No coletivo, nossas forças e possibilidades se multiplicam, refletindo a capacidade de gerar níveis crescentes de autonomia e protagonismo entre os diversos atores sociais que interagem com o sistema de saúde, como usuários, trabalhadores e gestores. Nenhum planejamento é completo se não incluir critérios para acompanhamento do processo e avaliação dos resultados(17).
A educação em saúde emerge como uma ferramenta central na promoção da autonomia dos usuários, ampliando o acesso ao autocuidado e à informação. Além de ser agente na transformação social por meio da construção de um cuidado mais participativo e humanizado.
Minha experiência nas Unidades ilustra a importância do sanitarista no planejamento e desenvolvimento de grupos de saúde. Na UBS 5, participei desde a reformulação até a criação de novos grupos, acompanhando o processo de monitoramento e avaliação. Já na UBS 4, envolvi-me diretamente no desenvolvimento e nas constantes avaliações dos grupos já em andamento. Esses contextos me permitiram aplicar os conhecimentos adquiridos, promovendo a integração entre teoria e prática. A atuação do sanitarista, em experiências como essas, fortalece a educação em saúde e a construção de políticas públicas mais eficazes e inclusivas. Além disso, sua identidade profissional é consolidada através da prática contínua e da formação acadêmica, promovendo uma saúde pública mais equitativa e acessível(18).
No contexto da gestão da APS e das políticas públicas, a educação em saúde tem se mostrado um elemento essencial para a concretização dos princípios do SUS. As atividades educativas facilitam a democratização do acesso à informação e ao cuidado, permitindo que a comunidade desempenhe um papel mais ativo nas decisões sobre sua própria saúde. Para consolidar essa estratégia, é fundamental que os gestores priorizem investimentos na capacitação das equipes de saúde e garantam a inclusão da educação em saúde nos protocolos de cuidado da APS. Reconhecer o potencial transformador dessa abordagem é crucial para a melhoria da qualidade de vida da população e para o fortalecimento da APS.
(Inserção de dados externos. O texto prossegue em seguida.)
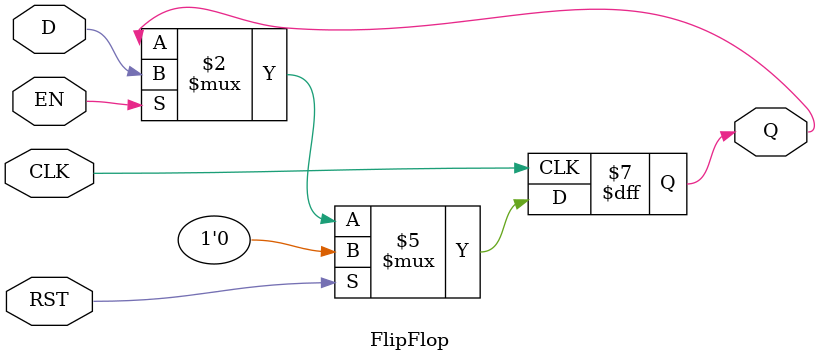
<source format=v>
`timescale 1ns / 1ps


module FlipFlop(input CLK,input D,input RST,input EN,output reg Q);
    always @(posedge CLK)
        if (RST) begin
        Q <= 1'b0;
        end else if (EN) 
        begin         
        Q <= D;
        end
endmodule

</source>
Aprendizados importantes emergiram desse processo, como a necessidade de flexibilidade nas abordagens e a inclusão ativa dos participantes no planejamento dos temas abordados, como ocorreu no em alguns grupos da UBS 04 do Recanto das Emas, onde os temas foram definidos em conjunto com os participantes, em que foi notável para a autora, o aumento do interesse da comunidade pelos grupos.
De acordo com Freire(19), a promoção da autonomia dos pacientes por meio da educação em saúde é um impacto significativo das práticas realizadas. Nos grupos educativos, os participantes começaram a desempenhar um papel mais ativo no cuidado com a própria saúde, evidenciando o conceito de empoderamento defendido pelo autor.